In the field of textiles it is often necessary to collect moist or wet multifilament continuous linear material into a "wet" wound package. But such practice, while necessary, gives rise to a myriad of difficulties since the linear material must eventually be dried.
For example, it has been the practice to protect glass filaments in glass filament forming operations by applying both water and a liquid sizing or other protective liquid to them before they are combined into a bundle or strand for collection into a wound package of wet glass strand. This practice requires subsequent package drying, and product problems ensuing from such drying. But the very nature of glass filaments demands application of a protective liquid before the filaments are combined into a strand; unprotected glass filaments tend to abrade each other upon contact. So processes forming glass filaments must apply a protectve coating to the glass filaments before combining them into a bundle.
Prior practices use bulk drying techniques to dry wet glass strand packages. This conventional drying takes a long time, and causes migration of solids in the sizing or coating to the periphery of the packages. Liquid moves outward to the periphery of the packages for evaporation; such movement tends to move solids to the periphery of the package. So solids tend to concentrate nearer the periphery of the package.
Consequently, strands from packages dried using prior bulk drying techniques have a nonuniform amount of solids along their lengths. And these strands are not fully satisfactory because the properties of the strands are not uniform along their lengths.

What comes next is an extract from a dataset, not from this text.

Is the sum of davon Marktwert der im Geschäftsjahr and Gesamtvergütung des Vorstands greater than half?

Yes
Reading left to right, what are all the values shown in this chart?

Dried packages of glass strand are ready for additional processing. The type of additional processing depends on the end use of strand. Glass strands suitable for textile application commonly pass through twisting and plying operations. Glass strands for use as a reinforcement for materials such as plastics may be combined into a multiple strand roving.

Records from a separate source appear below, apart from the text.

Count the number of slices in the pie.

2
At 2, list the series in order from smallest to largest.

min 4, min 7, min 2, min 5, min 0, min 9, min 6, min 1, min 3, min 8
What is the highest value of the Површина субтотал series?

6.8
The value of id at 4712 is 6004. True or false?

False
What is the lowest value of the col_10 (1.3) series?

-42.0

As one can appreciate, conventional package drying operations are cumbersome and not wholly satisfactory. Migration of solids effected during package drying produces a strand that does not have a uniform sizing treatment along its length. Then too, when wet strand collected into a package and subsequently dried, cohesive force of the sizing tends to cohere adjacent strands together. And this tends to cause strand breakage during subsequent processing when strand is withdrawn from the package.
There has been a pressing need for improvement.